Exclusive: WSJ debuts new commerce site "Buy Side"
The Wall Street Journal on Monday will unveil a brand new commerce website called "Buy Side from WSJ," featuring hundreds of reviews for various consumer goods and personal finance products.
Why it matters: Unlike The Journal's news site, Buy Side will remain free, helping The Journal attract new audiences, while also bringing in new types of revenue.
- "We see this as a logical step for us to take," said chief revenue officer Josh Stinchcomb, who will oversee the new venture.
- "It's an extension and expansion of our mission, which is to provide the most trusted source of journalism, data and analysis to help people make decisions."
Details: Buy Side will launch as a separate section within The Journal's website. Keeping the section free will help the company tap into more search ad revenue coming from Google, Stinchcomb said.
- Buy Side will have its own product and marketing teams.

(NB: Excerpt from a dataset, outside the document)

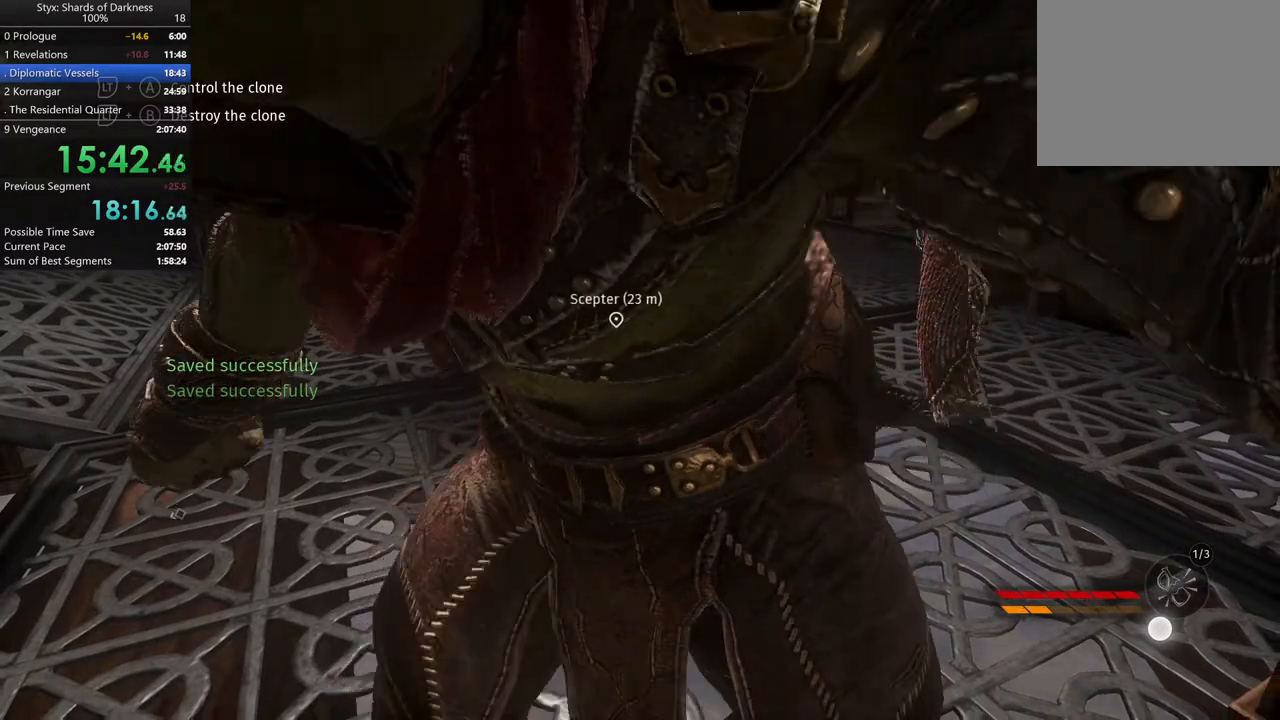
{"buttons": [], "left_stick": "center", "right_stick": "right", "button_events": []}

It will be staffed by a small team of its own writers, editors and subject-matter experts, as well as a group of freelance contributors to provide expertise on topics.
- Freelancers are given criteria to reference when making recommendations to ensure they align with The Journal's editorial mission and standards, said Leslie Yazel, the editor and head of content at WSJ Commerce.

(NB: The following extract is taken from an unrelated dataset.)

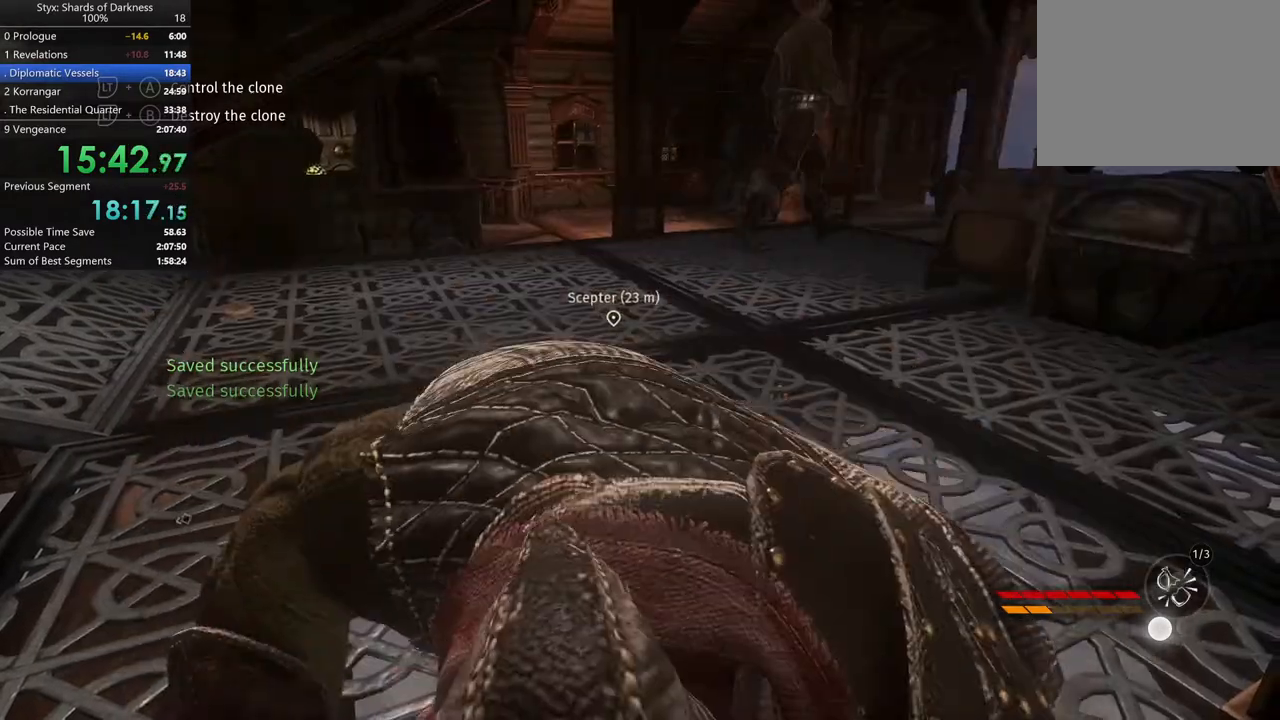
{"buttons": [], "left_stick": "center", "right_stick": "right", "button_events": []}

- The company will review the types of products and services that cater to a typical Wall Street Journal reader — a professionally driven consumer navigating return to office changes and has an interest in the economy.
- In addition to reviews for things like standing desks, home gym equipment, coffeemakers, ergonomic chairs, and commuter backpacks, there will also be recommendations for ways consumers can cut back on car costs or sort through various credit card or insurance products.

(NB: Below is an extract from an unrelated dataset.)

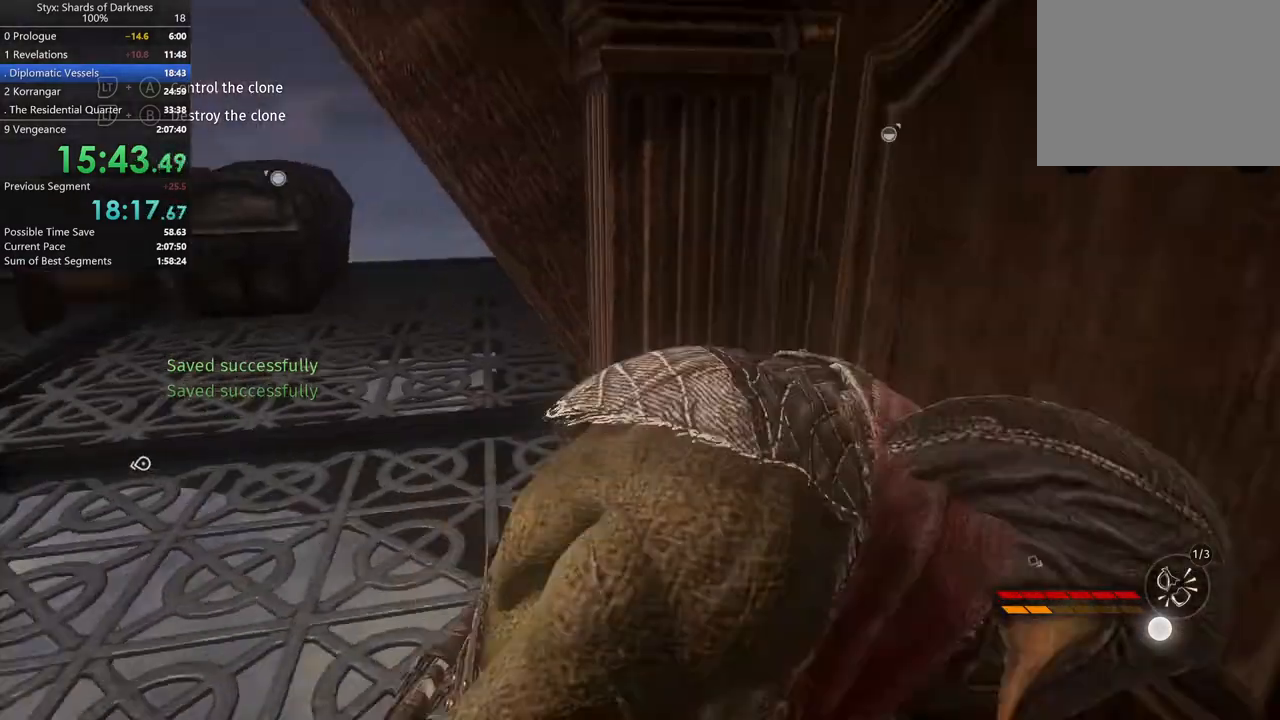
{"buttons": [], "left_stick": "up", "right_stick": "center", "button_events": []}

- The site went live via a soft launch this week. The official brand will be unveiled Monday, alongside new social media handles for the site.
By the numbers: At launch, the site will feature about 250 products across consumer and personal finance categories, and about 50 articles explaining them.
- In addition to the website, Buy Side will launch a newsletter shortly after launch, written by Yazel. Buy Side-branded social channels have been set up across various social networks.
- The Journal will evaluate success of the new site based on traffic, return visits, sales conversions and revenue generated.
Between the lines: The Buy Side team is completely separate from The Journal's newsroom, and writers and editors will not be a part of any editorial-side unions.
- The branding and voice of Buy Side are intentionally distinct from The Journal's, offering a more visual and colorful experience.
- The backend operation of Buy Side is separate from Buy Side's editorial team to ensure reviews are independent. "For example, a writer won't know how much money was made from an article they wrote," Yazel said.
The big picture: Several traditional news publishers have launched commerce websites in the past few years as a way to capitalize on the institutional trust they already have with readers.
- The New York Times, for example, purchased consumer review site Wirecutter in 2016 for over $30 million. It recently put the site behind a paywall.
Be smart: Review sites offer traditional publishers access to affiliate revenue, in addition to advertising and subscriptions. Affiliate revenue is commission money publishers make from featuring external products on their websites.
- At launch, Buy Side will have a handful of affiliate partners, including Skimlinks, Red Ventures and Amazon. Over time, it plans to expand its list of partners and work directly with certain retailers or manufacturers.
- Asked what differentiates Buy Side from other affiliate news websites, Yazel said it will be more tightly curated and will focus on explaining the return on investment for each product. "We do the math for people," she said.
- Stinchcomb noted that The Journal's business expertise gives it more credibility when making recommendations around personal finance products.
What's next: For now, The Journal doesn't have plans to create and sell its own products, but "anything is possible," Stinchcomb said. Yazel noted that Buy Side plans to expand its editorial team over time.
Editor's note: This story has been corrected to say that "Buy Side from WSJ" will unveil on Monday, not Sunday.